[Page layout parsing data]
==========
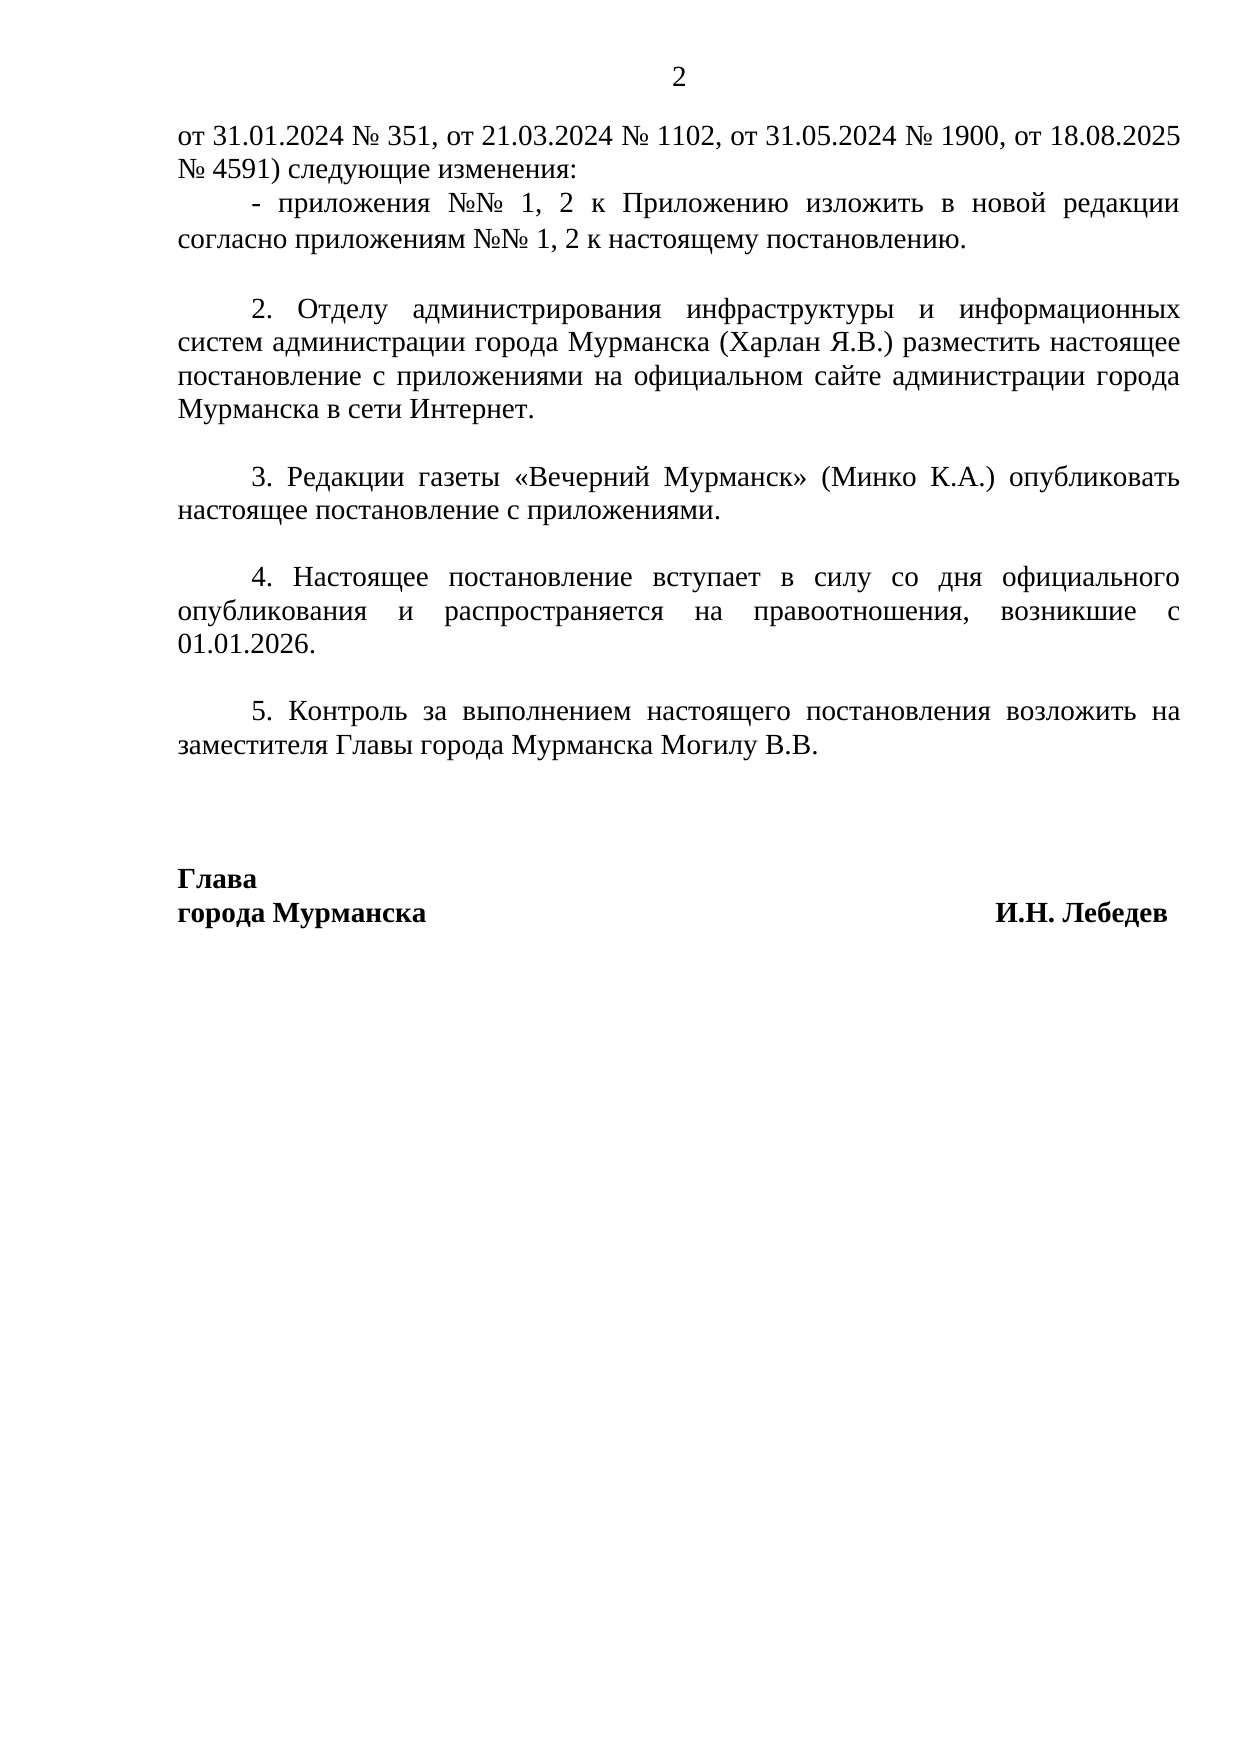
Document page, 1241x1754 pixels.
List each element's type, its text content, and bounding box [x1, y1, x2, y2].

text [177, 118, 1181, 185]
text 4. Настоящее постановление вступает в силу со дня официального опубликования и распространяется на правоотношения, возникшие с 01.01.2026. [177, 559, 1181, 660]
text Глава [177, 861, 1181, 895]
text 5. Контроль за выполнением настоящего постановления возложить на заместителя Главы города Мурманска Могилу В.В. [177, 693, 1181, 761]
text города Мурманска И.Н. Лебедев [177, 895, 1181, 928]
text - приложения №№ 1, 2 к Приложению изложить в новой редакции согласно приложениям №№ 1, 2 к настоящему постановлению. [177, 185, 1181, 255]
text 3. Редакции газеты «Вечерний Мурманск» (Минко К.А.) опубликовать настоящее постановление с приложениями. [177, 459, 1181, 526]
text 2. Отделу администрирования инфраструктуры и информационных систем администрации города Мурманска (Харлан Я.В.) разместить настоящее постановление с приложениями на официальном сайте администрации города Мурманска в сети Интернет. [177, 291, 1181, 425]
==========
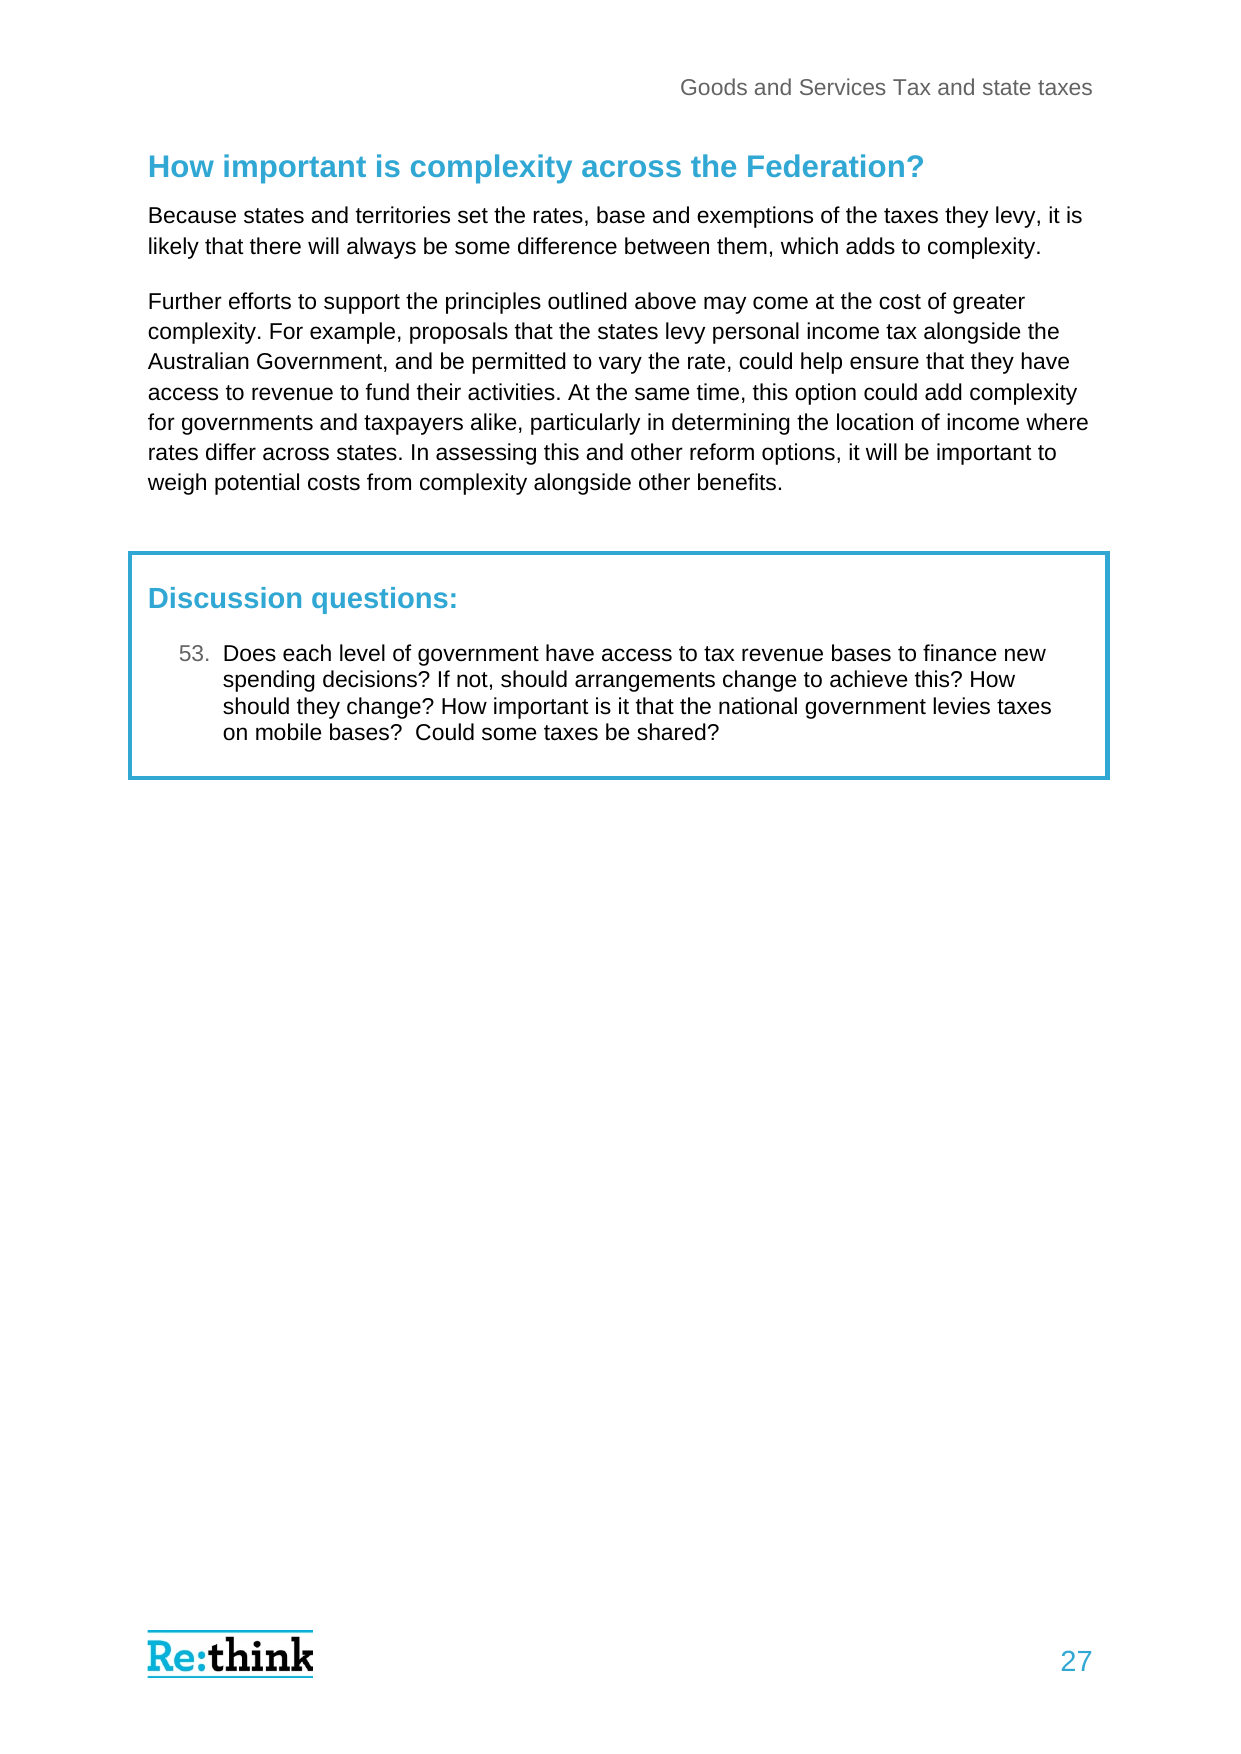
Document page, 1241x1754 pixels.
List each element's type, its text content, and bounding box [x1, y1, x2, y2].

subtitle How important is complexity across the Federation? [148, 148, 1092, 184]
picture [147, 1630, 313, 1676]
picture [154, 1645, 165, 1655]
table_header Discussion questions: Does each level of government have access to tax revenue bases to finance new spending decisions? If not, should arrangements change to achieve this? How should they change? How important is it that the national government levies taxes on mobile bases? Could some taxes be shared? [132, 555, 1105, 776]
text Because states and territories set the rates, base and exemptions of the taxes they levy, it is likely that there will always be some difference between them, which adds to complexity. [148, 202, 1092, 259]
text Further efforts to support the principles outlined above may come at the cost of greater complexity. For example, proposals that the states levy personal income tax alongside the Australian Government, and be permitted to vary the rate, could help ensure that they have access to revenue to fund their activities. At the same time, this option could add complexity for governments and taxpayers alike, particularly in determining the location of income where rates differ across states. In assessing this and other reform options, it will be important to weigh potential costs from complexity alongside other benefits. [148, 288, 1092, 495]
==========
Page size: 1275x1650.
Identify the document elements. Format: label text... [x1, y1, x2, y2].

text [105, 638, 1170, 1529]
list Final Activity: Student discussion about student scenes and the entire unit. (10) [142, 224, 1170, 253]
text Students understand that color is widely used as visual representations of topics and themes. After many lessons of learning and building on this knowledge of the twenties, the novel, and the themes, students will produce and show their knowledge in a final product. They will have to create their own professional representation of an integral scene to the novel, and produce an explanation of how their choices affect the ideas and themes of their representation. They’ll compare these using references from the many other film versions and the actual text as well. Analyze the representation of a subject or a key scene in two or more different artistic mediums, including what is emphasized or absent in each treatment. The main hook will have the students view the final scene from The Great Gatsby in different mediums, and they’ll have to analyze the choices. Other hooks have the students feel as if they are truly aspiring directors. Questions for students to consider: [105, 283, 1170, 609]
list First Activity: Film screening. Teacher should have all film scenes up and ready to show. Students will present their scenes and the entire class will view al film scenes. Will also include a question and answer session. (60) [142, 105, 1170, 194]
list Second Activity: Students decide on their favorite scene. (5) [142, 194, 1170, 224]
==========
- _TASK PROMPT_
Your answer should consist of the lines from the line with "Page size: 1275x1650." to the line with "Identify the document" above, repeated exactly, both ends included.

- _ANSWER SPACE_
Page size: 1275x1650.
Identify the document elements. Format: label text... [x1, y1, x2, y2].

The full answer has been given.